▸ DOCUMENT EXTRACT:
____

# early morning pre-(HIIT)workout meal



## krazy (Oct 27, 2004)

I am going to start a HIIT workout 3 days per week in the morning (and weights on 3 other days). I wake up around 6:15am and I'm at the gym by 7. I need advice on a preworkout meal which can be digested fast which will maximize the positive fat burning effects of HIIT. Needless to say I wish to retain as much LBM as possible. I've read that a glutamine+whey+dextrose+creatine shake is good, which goes against the whole "cardio on an empty stomach" thing, but I guess HIIT isn't your normal CV workout anyway. 

  What advice can you give for this early morning preworkout meal? Will taking an ECA stack with this meal negate the benefits of ECA?


----------



## bulletproof1 (Oct 27, 2004)

some here say do cardio on an empty stomach and some say never do cardio on an empty stomach for fear of losing lbm. i say do what works best for you. we rarely agree around here.


----------



## Tom_B (Oct 27, 2004)

I'm like you and do my HIIT after my breafast, I usually have a shake of 200ml of skim milk, 1 pear, 1 scoop of whey and 1 pckg of thin rolled oats. (the regular no sugar added kind) 
I'm bulking right now, so I guessf or you you could use
200ml of low carb milk, or soy milk, 1 scoop of whey and some thin rolled oats (thin rolled is better to help with digestion)
eating this you should wait for as little as 30 minutes beforehand so I think it'll work out fine for ya.


----------



## krazy (Oct 28, 2004)

cool thanks guys


----------



## Tom_B (Oct 28, 2004)

opps I just re read my post, I meant to put unsweetned soy milk  sorry about that.
I guess I should explain the thin rolled oats thing in more detail 
Thin rolled oats is *only *better when you want them to digest quicker, and since your waitng about 45 minutes before hitting the gym, thin rolled oats are defintly the better choice. And since they digest faster then regualr rolled oats, there also good for post workout.
Hope ya like the shake, I had it this morning (without the pear) and it was still great or at least in my opinion


----------



## BulkMeUp (Oct 28, 2004)

____

▸ SUPPLIED DATA:
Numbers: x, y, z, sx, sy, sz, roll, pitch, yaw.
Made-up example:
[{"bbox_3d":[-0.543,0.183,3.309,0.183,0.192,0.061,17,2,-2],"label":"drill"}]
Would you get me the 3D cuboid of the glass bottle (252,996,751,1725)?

____

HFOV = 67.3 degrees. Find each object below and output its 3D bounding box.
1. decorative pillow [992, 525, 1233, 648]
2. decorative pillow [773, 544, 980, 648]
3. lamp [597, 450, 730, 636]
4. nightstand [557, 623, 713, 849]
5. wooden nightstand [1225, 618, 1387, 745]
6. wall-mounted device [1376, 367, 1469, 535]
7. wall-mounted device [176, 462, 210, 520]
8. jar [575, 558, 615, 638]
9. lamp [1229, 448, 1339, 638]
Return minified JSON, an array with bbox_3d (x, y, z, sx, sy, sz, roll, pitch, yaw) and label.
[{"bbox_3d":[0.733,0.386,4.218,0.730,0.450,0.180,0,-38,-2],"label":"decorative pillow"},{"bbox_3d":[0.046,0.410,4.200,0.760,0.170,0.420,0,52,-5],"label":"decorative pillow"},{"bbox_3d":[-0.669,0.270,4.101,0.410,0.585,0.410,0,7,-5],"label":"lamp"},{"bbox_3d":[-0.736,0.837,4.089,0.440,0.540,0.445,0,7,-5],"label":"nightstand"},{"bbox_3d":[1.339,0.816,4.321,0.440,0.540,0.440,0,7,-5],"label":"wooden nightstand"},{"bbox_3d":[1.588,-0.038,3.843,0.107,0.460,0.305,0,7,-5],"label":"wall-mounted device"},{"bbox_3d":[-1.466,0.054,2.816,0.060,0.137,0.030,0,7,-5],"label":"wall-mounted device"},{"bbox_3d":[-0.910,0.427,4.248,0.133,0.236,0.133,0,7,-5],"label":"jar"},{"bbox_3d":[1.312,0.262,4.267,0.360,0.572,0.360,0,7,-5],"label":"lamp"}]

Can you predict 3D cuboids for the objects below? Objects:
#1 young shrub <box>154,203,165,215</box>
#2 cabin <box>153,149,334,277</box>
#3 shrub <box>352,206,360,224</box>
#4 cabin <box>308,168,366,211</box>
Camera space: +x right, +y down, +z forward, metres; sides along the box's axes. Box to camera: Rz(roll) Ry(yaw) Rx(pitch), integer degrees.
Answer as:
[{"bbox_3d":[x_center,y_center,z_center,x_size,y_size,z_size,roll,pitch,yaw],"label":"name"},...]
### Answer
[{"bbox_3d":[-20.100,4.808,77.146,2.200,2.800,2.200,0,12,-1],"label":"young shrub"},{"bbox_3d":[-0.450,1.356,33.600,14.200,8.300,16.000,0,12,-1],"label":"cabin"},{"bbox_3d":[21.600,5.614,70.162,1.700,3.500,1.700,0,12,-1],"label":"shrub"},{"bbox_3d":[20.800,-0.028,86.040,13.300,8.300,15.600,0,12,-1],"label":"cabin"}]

____

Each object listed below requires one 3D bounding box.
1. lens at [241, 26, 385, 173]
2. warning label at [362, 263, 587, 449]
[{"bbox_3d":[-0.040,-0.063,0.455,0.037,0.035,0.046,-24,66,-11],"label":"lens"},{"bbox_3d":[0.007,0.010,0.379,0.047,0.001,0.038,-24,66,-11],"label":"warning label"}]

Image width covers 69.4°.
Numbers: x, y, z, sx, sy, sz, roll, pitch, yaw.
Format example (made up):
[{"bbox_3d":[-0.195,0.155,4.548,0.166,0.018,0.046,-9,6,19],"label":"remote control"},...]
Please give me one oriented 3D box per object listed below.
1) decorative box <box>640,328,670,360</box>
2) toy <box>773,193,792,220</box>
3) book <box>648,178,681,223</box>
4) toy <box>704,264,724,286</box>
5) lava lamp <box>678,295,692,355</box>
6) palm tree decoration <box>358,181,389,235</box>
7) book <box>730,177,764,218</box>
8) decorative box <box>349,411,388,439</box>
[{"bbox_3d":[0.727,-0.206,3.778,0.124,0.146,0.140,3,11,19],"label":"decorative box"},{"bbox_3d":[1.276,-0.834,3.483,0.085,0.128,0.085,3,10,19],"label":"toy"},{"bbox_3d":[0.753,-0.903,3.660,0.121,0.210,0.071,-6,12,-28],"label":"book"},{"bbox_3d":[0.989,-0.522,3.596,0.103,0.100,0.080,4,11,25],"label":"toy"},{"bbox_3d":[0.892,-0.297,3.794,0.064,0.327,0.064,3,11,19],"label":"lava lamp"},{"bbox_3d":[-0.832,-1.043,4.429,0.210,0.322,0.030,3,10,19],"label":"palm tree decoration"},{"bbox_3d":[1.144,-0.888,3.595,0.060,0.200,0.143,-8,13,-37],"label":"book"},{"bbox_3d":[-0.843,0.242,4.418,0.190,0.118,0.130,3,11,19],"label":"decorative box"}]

____

▸ WHAT YOU ARE ASKED TO DO: Rewrite the early-morning pre-workout meal thread from "opps I just" to "BulkMeUp (Oct 28, 2004)", substituting "almond milk" for "soy milk".

▸ ANSWER TO THIS EXERCISE:
opps I just re read my post, I meant to put unsweetned almond milk  sorry about that.
I guess I should explain the thin rolled oats thing in more detail 
Thin rolled oats is *only *better when you want them to digest quicker, and since your waitng about 45 minutes before hitting the gym, thin rolled oats are defintly the better choice. And since they digest faster then regualr rolled oats, there also good for post workout.
Hope ya like the shake, I had it this morning (without the pear) and it was still great or at least in my opinion


----------



## BulkMeUp (Oct 28, 2004)